Render the lines of all the records below as a numbered list. Skip blank lines and leave out the pictures.

───

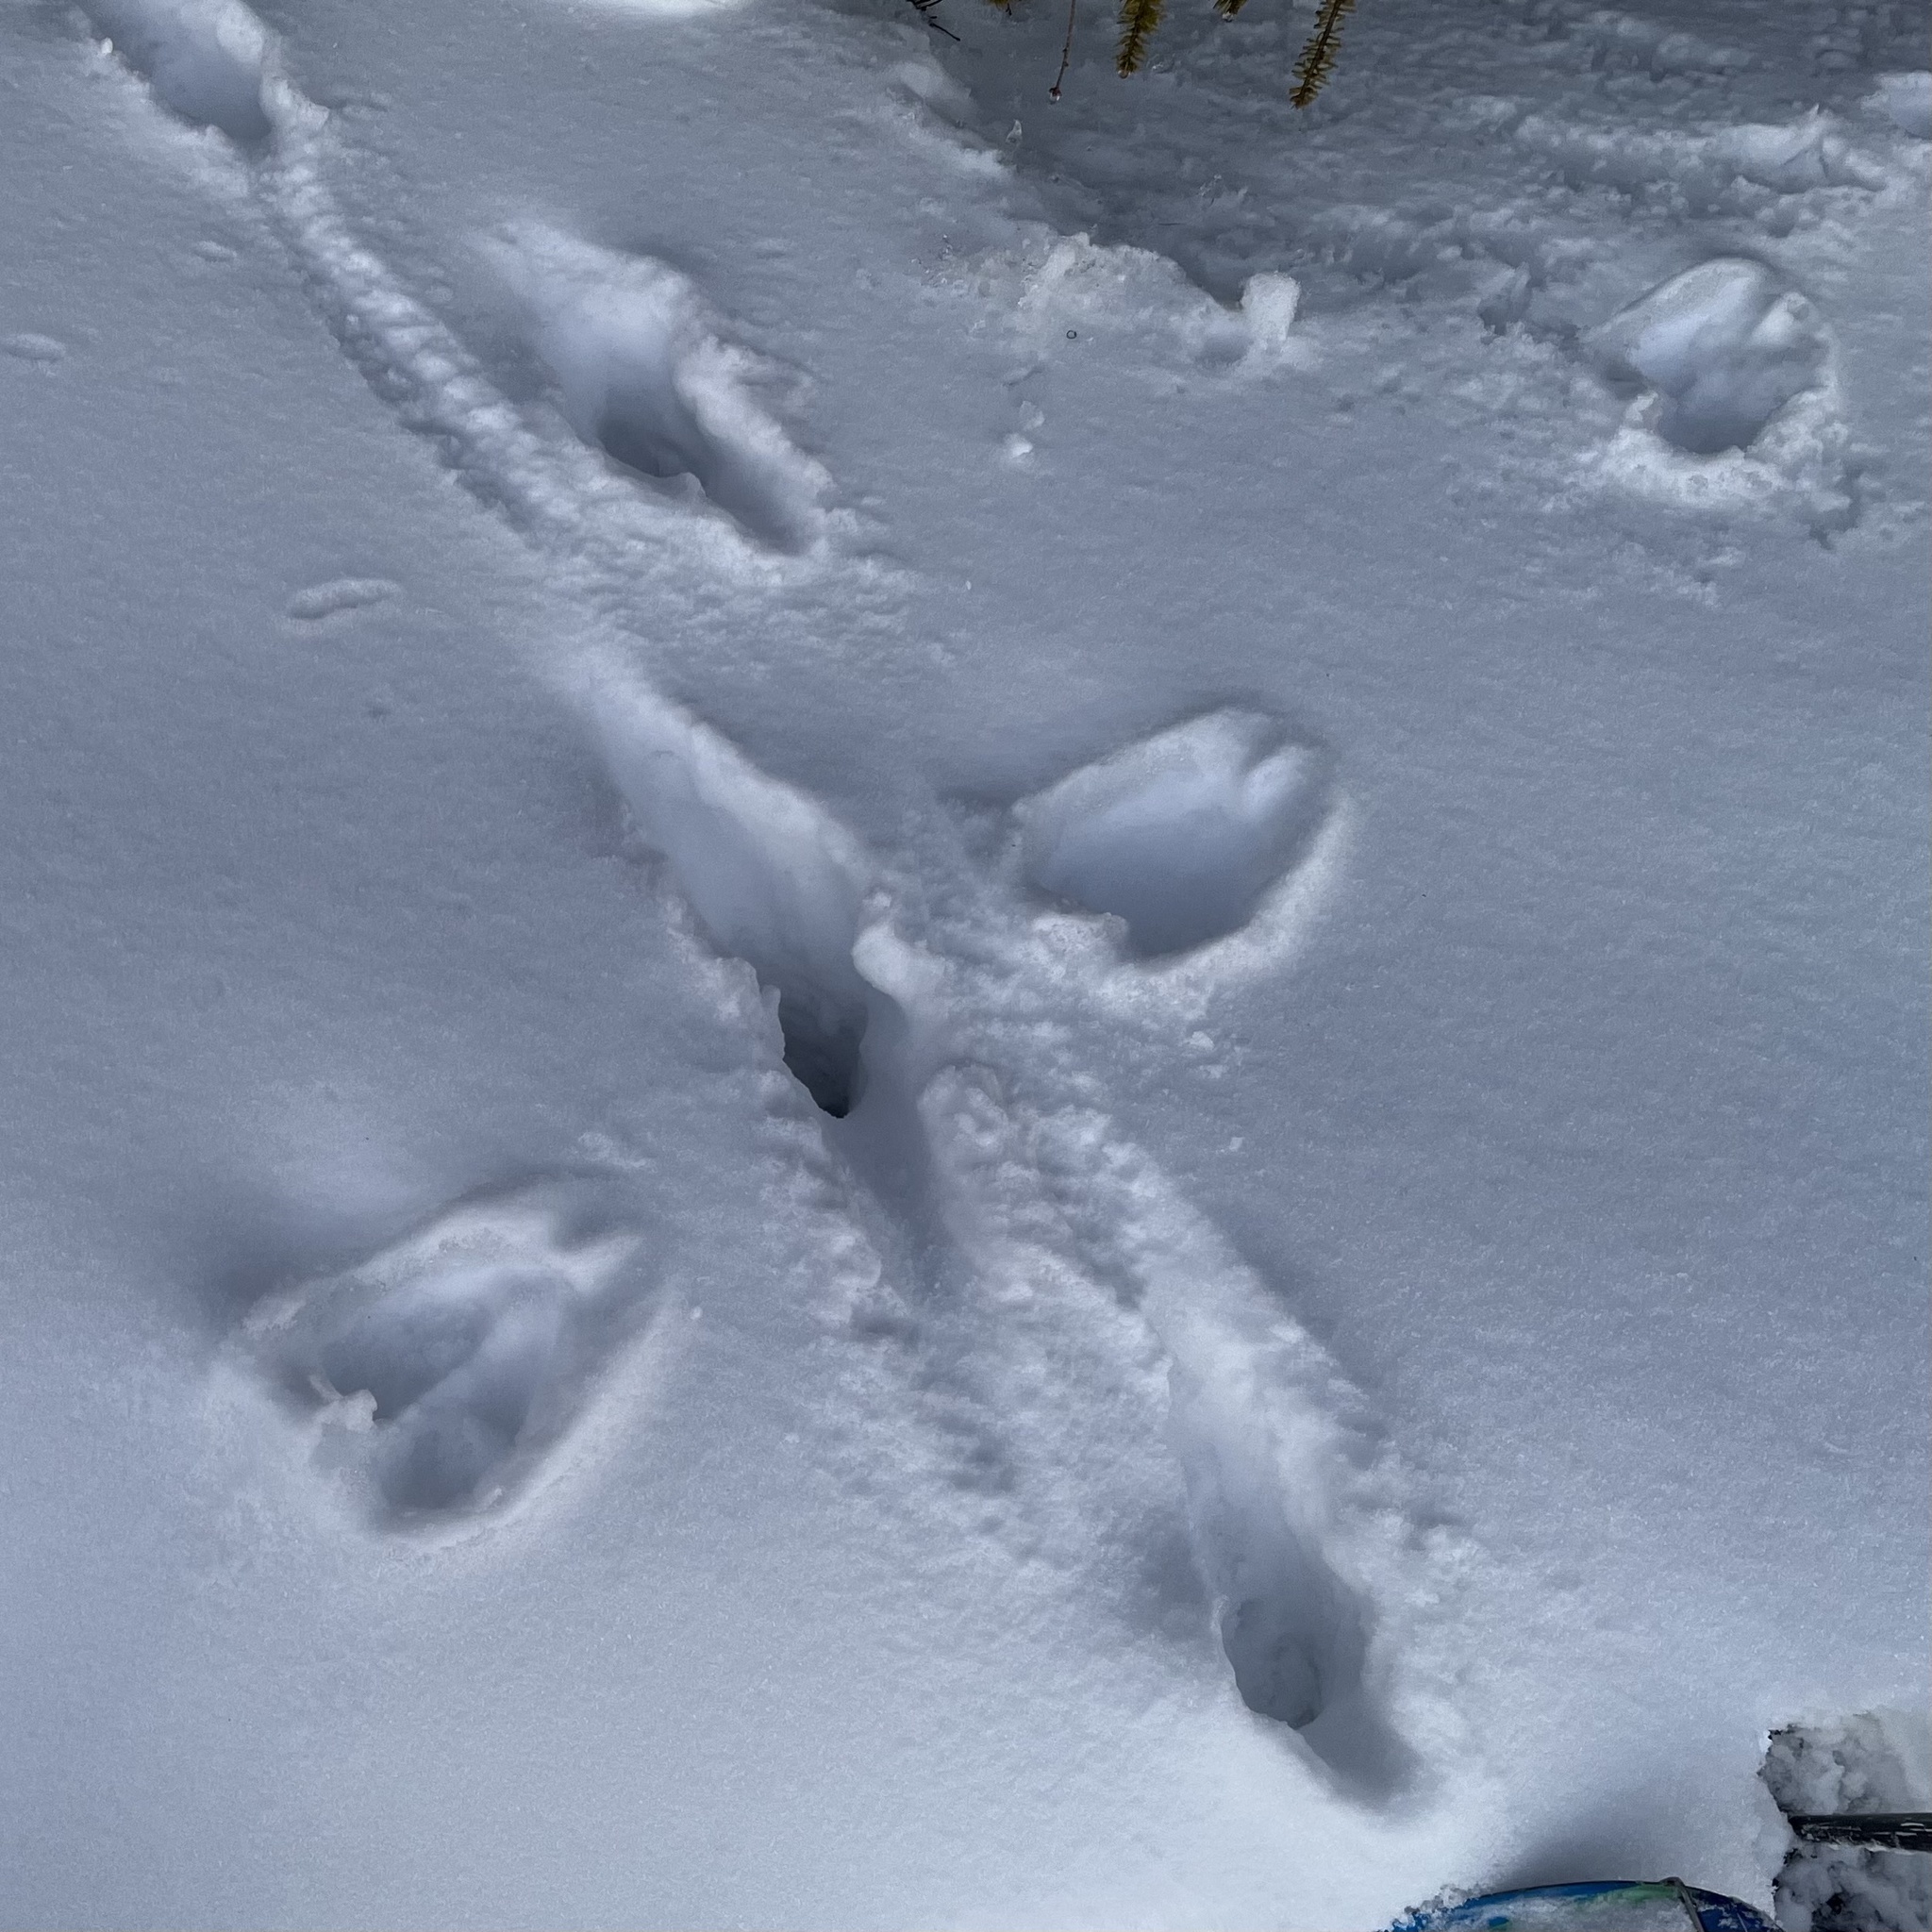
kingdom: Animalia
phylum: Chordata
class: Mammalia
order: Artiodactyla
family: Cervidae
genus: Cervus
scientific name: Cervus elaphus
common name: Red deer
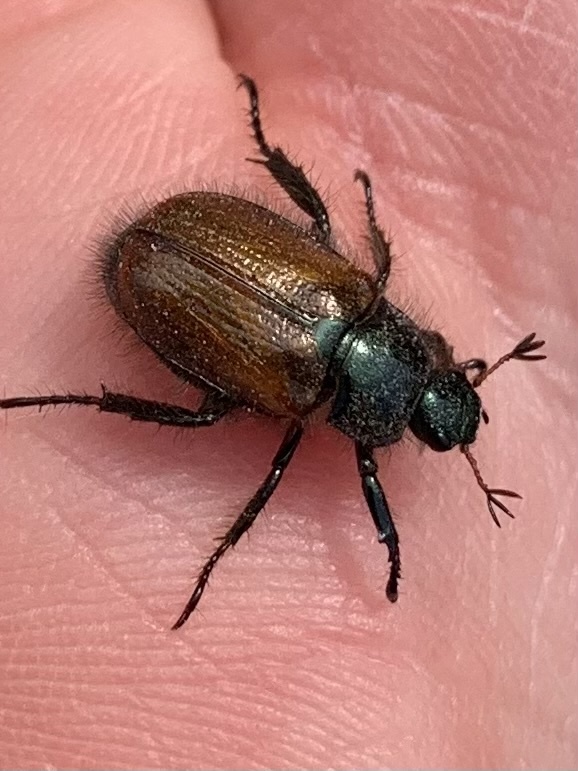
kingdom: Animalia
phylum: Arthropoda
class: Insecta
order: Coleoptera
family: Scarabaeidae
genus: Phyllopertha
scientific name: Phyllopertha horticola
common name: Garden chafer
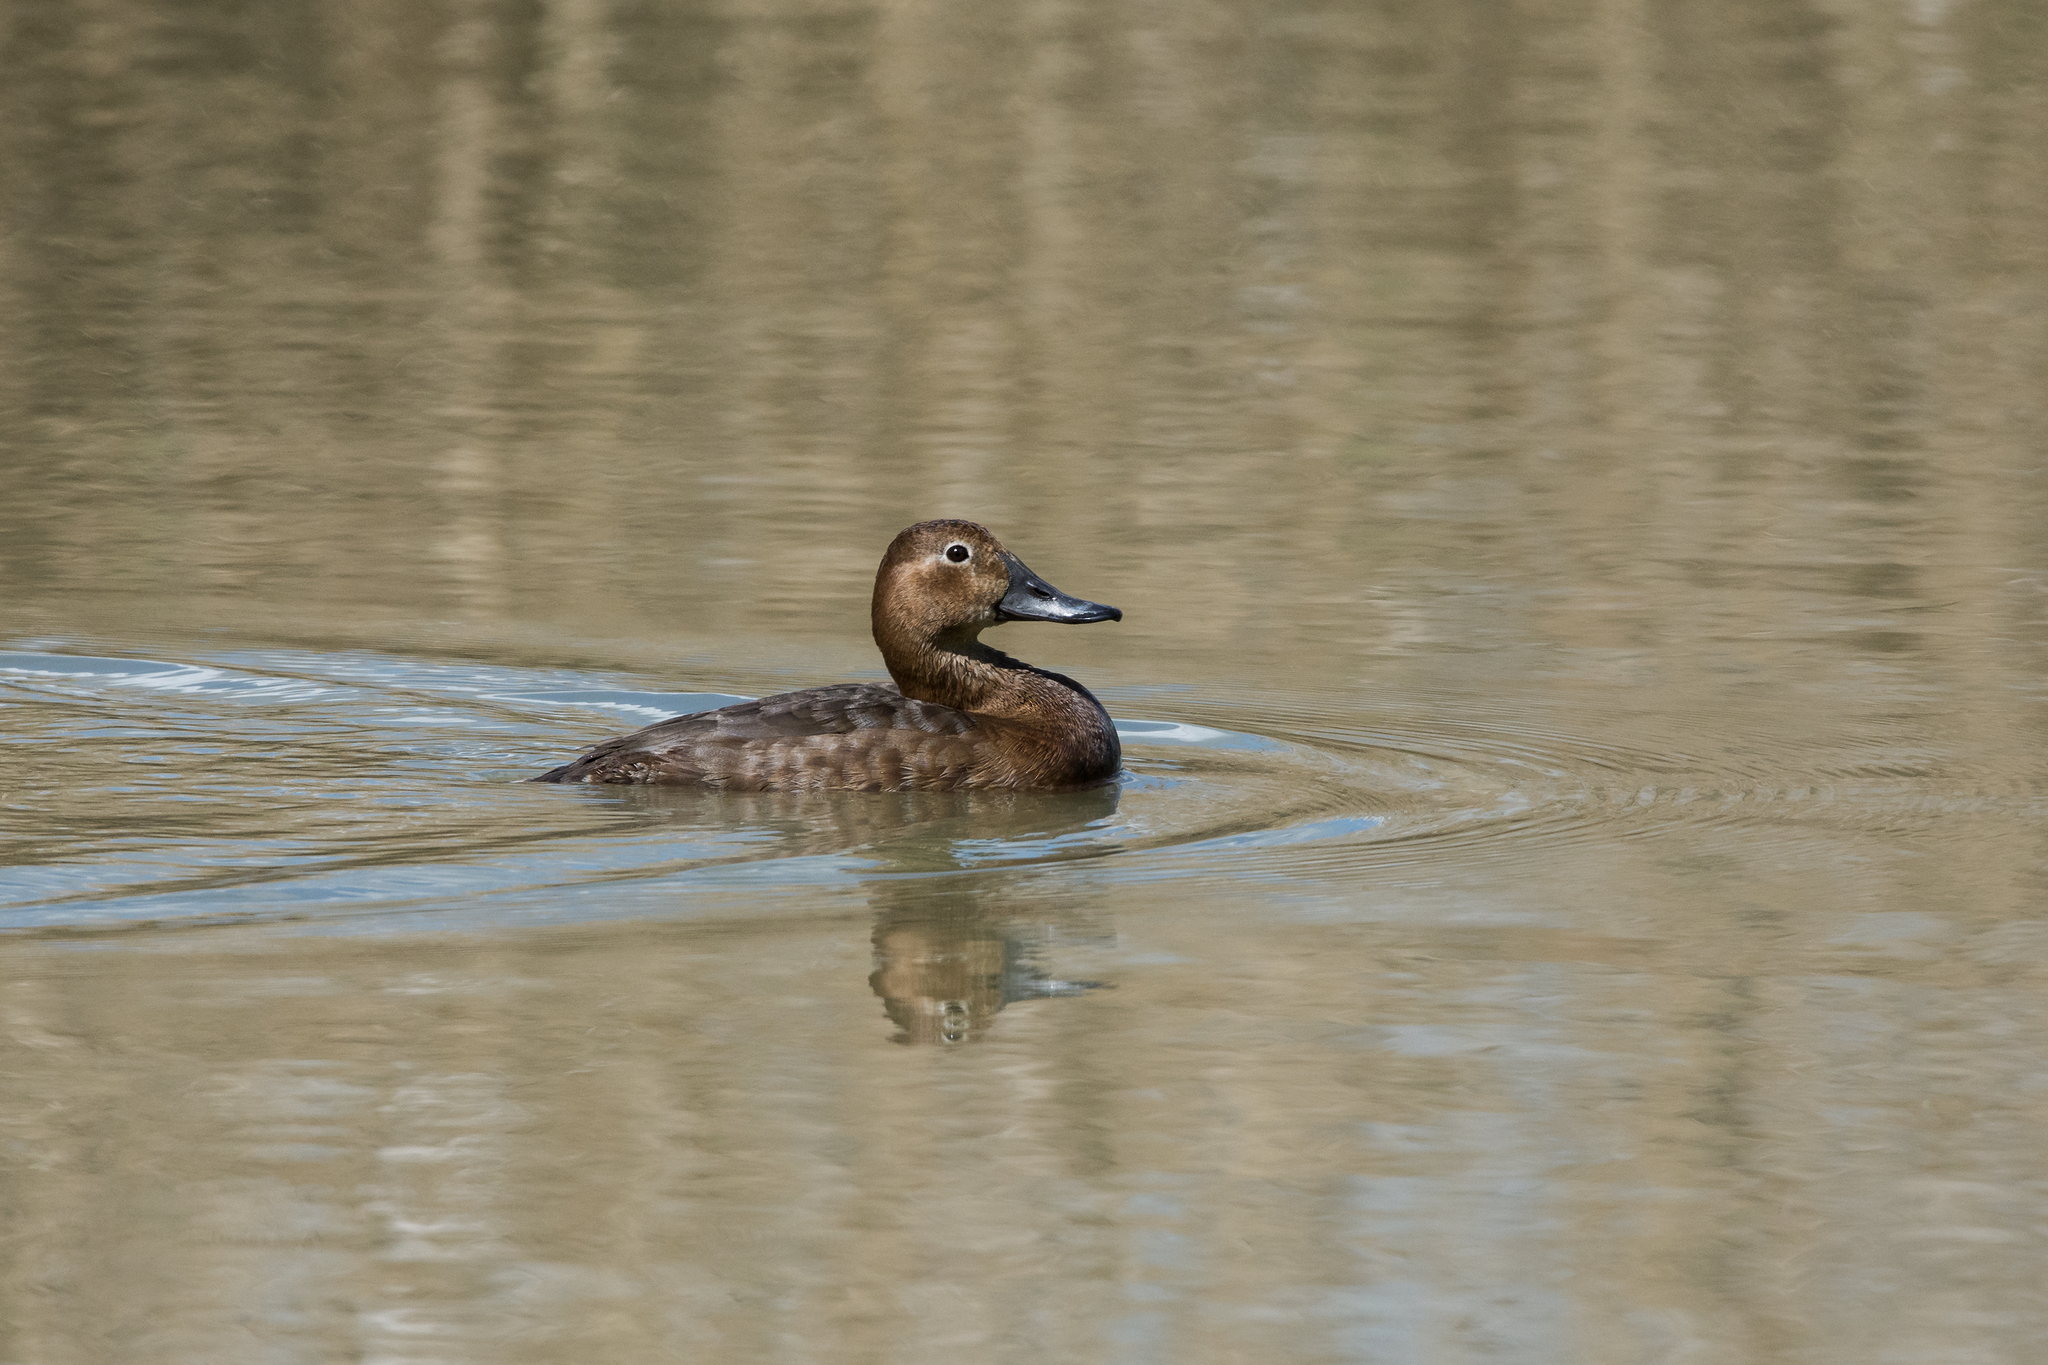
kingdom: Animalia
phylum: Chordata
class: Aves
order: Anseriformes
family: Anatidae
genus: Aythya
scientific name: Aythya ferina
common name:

───

Result for this task:
1. kingdom: Animalia
2. phylum: Chordata
3. class: Mammalia
4. order: Artiodactyla
5. family: Cervidae
6. genus: Cervus
7. scientific name: Cervus elaphus
8. common name: Red deer
9. kingdom: Animalia
10. phylum: Arthropoda
11. class: Insecta
12. order: Coleoptera
13. family: Scarabaeidae
14. genus: Phyllopertha
15. scientific name: Phyllopertha horticola
16. common name: Garden chafer
17. kingdom: Animalia
18. phylum: Chordata
19. class: Aves
20. order: Anseriformes
21. family: Anatidae
22. genus: Aythya
23. scientific name: Aythya ferina
24. common name:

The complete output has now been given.